◆ Work required
Copy out word for word every line from the start of the records through the line containing "Reading left to", both ends included. Leave the pictures out of your copy.
┌─ Records
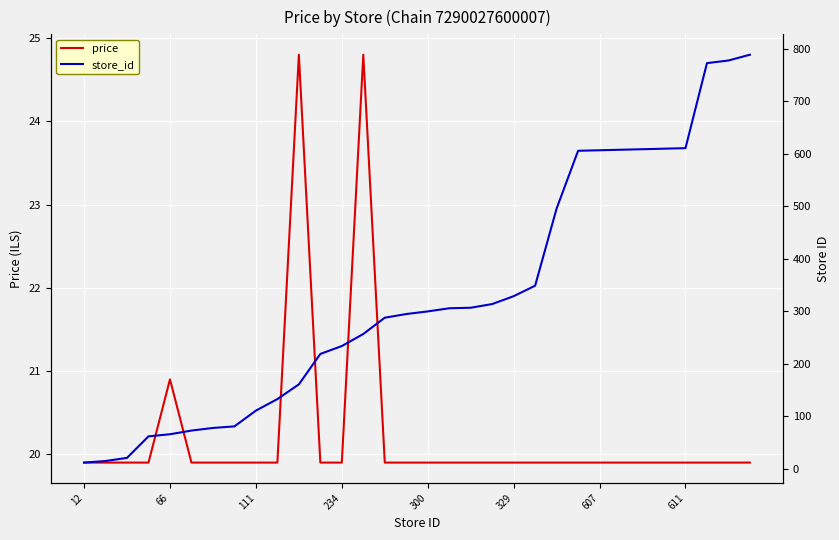

What is the minimum value for price?

19.9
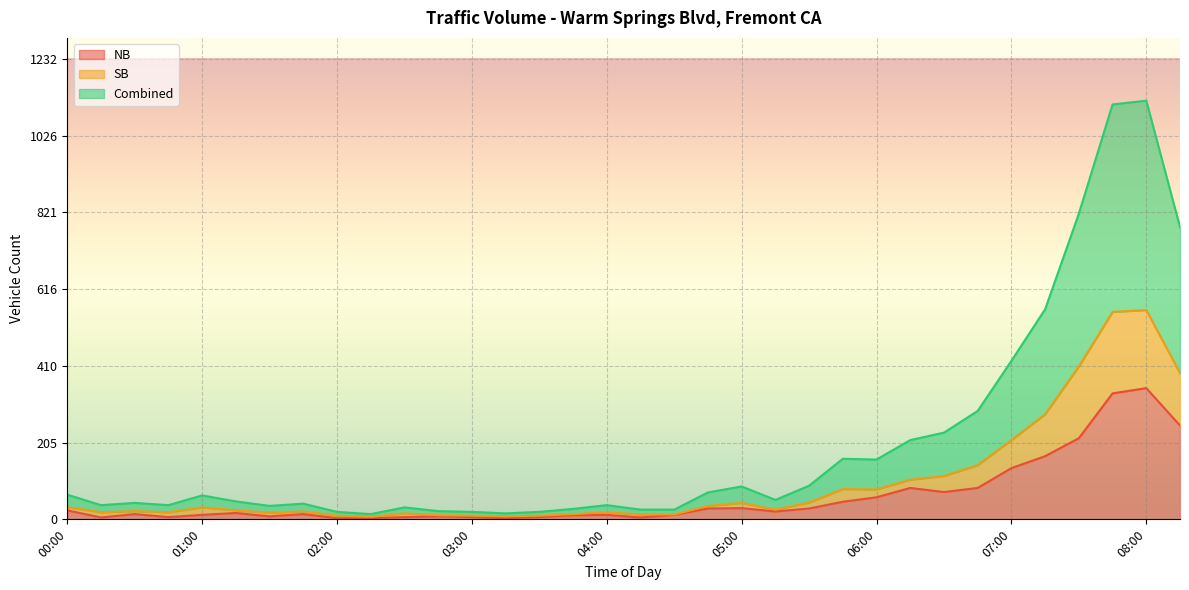

What is the sum of the SB values at 02:00 and 02:30?

26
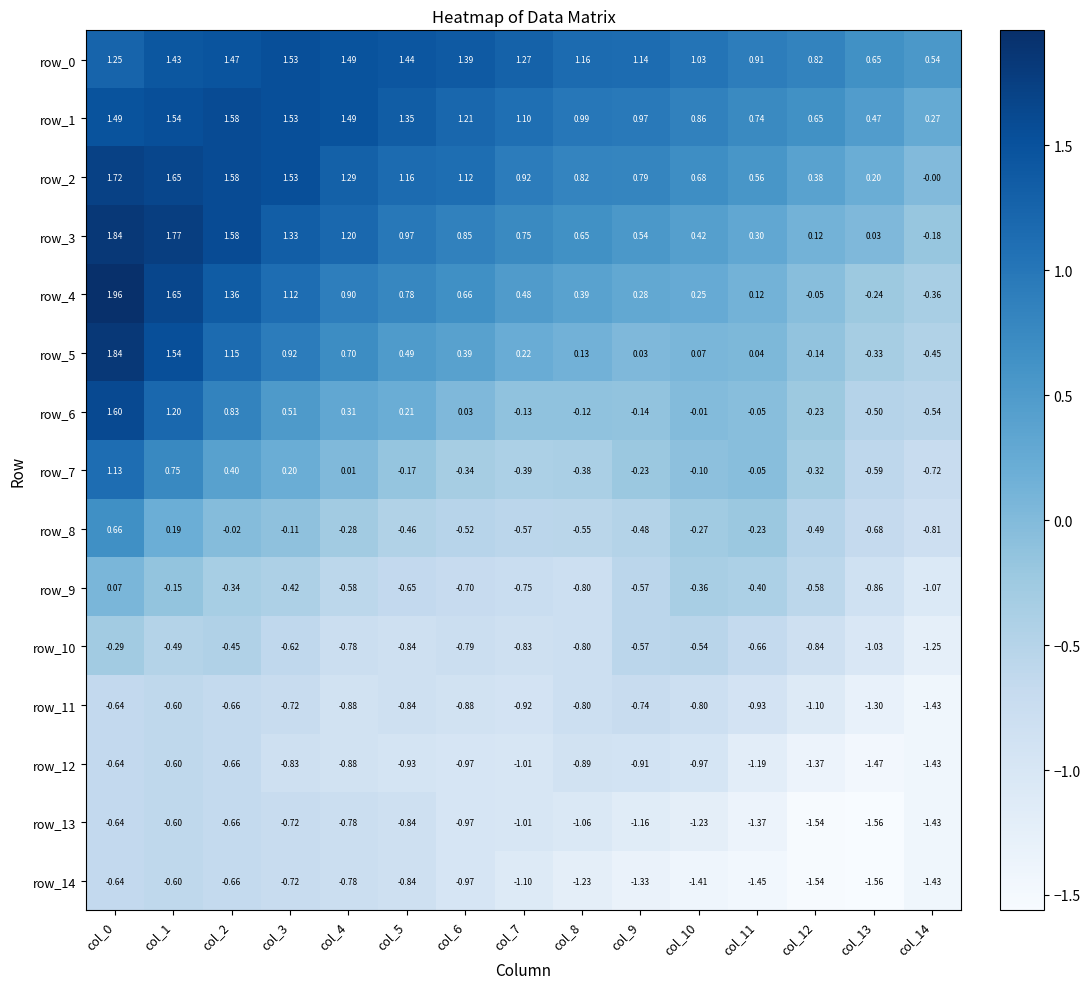

Is the value of row_3 at col_6 greater than the value of row_10 at col_5?

Yes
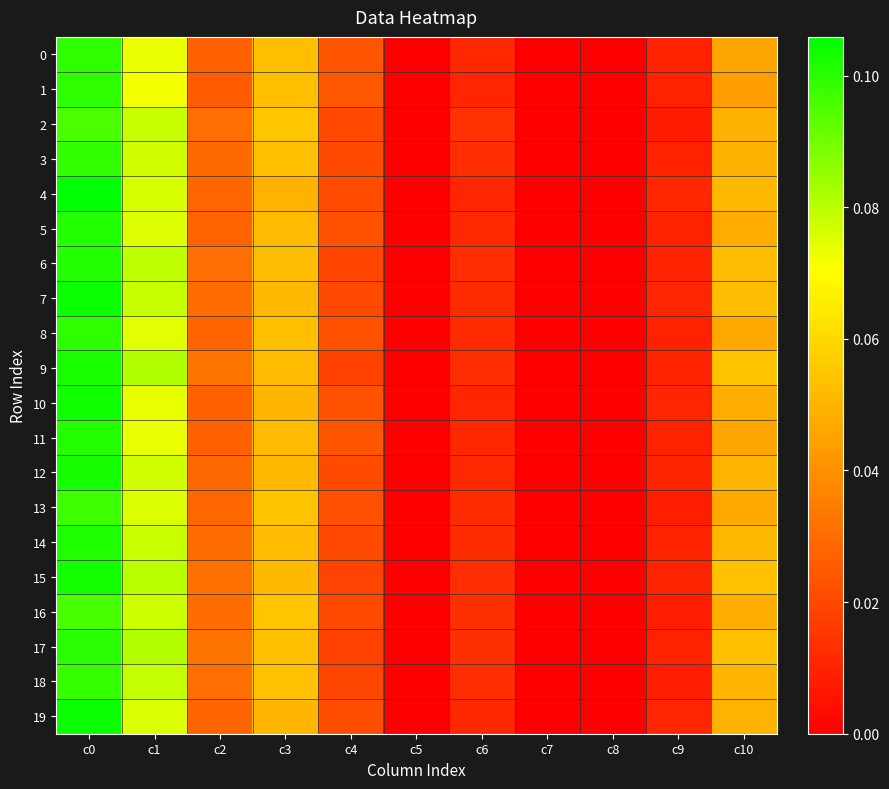

Reading left to right, list all the values displayed in this chart.

0: c0=0.1	c1=0.1	c2=0.0	c3=0.1	c4=0.0	c5=0.0	c6=0.0	c7=0.0	c8=0.0	c9=0.0	c10=0.0
1: c0=0.1	c1=0.1	c2=0.0	c3=0.1	c4=0.0	c5=0.0	c6=0.0	c7=0.0	c8=0.0	c9=0.0	c10=0.0
2: c0=0.1	c1=0.1	c2=0.0	c3=0.1	c4=0.0	c5=0.0	c6=0.0	c7=0.0	c8=0.0	c9=0.0	c10=0.0
3: c0=0.1	c1=0.1	c2=0.0	c3=0.1	c4=0.0	c5=0.0	c6=0.0	c7=0.0	c8=0.0	c9=0.0	c10=0.0
4: c0=0.1	c1=0.1	c2=0.0	c3=0.0	c4=0.0	c5=0.0	c6=0.0	c7=0.0	c8=0.0	c9=0.0	c10=0.1
5: c0=0.1	c1=0.1	c2=0.0	c3=0.1	c4=0.0	c5=0.0	c6=0.0	c7=0.0	c8=0.0	c9=0.0	c10=0.0
6: c0=0.1	c1=0.1	c2=0.0	c3=0.1	c4=0.0	c5=0.0	c6=0.0	c7=0.0	c8=0.0	c9=0.0	c10=0.1
7: c0=0.1	c1=0.1	c2=0.0	c3=0.1	c4=0.0	c5=0.0	c6=0.0	c7=0.0	c8=0.0	c9=0.0	c10=0.1
8: c0=0.1	c1=0.1	c2=0.0	c3=0.1	c4=0.0	c5=0.0	c6=0.0	c7=0.0	c8=0.0	c9=0.0	c10=0.0
9: c0=0.1	c1=0.1	c2=0.0	c3=0.1	c4=0.0	c5=0.0	c6=0.0	c7=0.0	c8=0.0	c9=0.0	c10=0.1
10: c0=0.1	c1=0.1	c2=0.0	c3=0.1	c4=0.0	c5=0.0	c6=0.0	c7=0.0	c8=0.0	c9=0.0	c10=0.0
11: c0=0.1	c1=0.1	c2=0.0	c3=0.1	c4=0.0	c5=0.0	c6=0.0	c7=0.0	c8=0.0	c9=0.0	c10=0.0
12: c0=0.1	c1=0.1	c2=0.0	c3=0.1	c4=0.0	c5=0.0	c6=0.0	c7=0.0	c8=0.0	c9=0.0	c10=0.1
13: c0=0.1	c1=0.1	c2=0.0	c3=0.1	c4=0.0	c5=0.0	c6=0.0	c7=0.0	c8=0.0	c9=0.0	c10=0.0
14: c0=0.1	c1=0.1	c2=0.0	c3=0.1	c4=0.0	c5=0.0	c6=0.0	c7=0.0	c8=0.0	c9=0.0	c10=0.1
15: c0=0.1	c1=0.1	c2=0.0	c3=0.1	c4=0.0	c5=0.0	c6=0.0	c7=0.0	c8=0.0	c9=0.0	c10=0.1
16: c0=0.1	c1=0.1	c2=0.0	c3=0.1	c4=0.0	c5=0.0	c6=0.0	c7=0.0	c8=0.0	c9=0.0	c10=0.0
17: c0=0.1	c1=0.1	c2=0.0	c3=0.1	c4=0.0	c5=0.0	c6=0.0	c7=0.0	c8=0.0	c9=0.0	c10=0.1
18: c0=0.1	c1=0.1	c2=0.0	c3=0.1	c4=0.0	c5=0.0	c6=0.0	c7=0.0	c8=0.0	c9=0.0	c10=0.1
19: c0=0.1	c1=0.1	c2=0.0	c3=0.1	c4=0.0	c5=0.0	c6=0.0	c7=0.0	c8=0.0	c9=0.0	c10=0.0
└─
◆ Task response
What is the minimum value for price?

19.9

What is the sum of the SB values at 02:00 and 02:30?

26

Is the value of row_3 at col_6 greater than the value of row_10 at col_5?

Yes

Reading left to right, list all the values displayed in this chart.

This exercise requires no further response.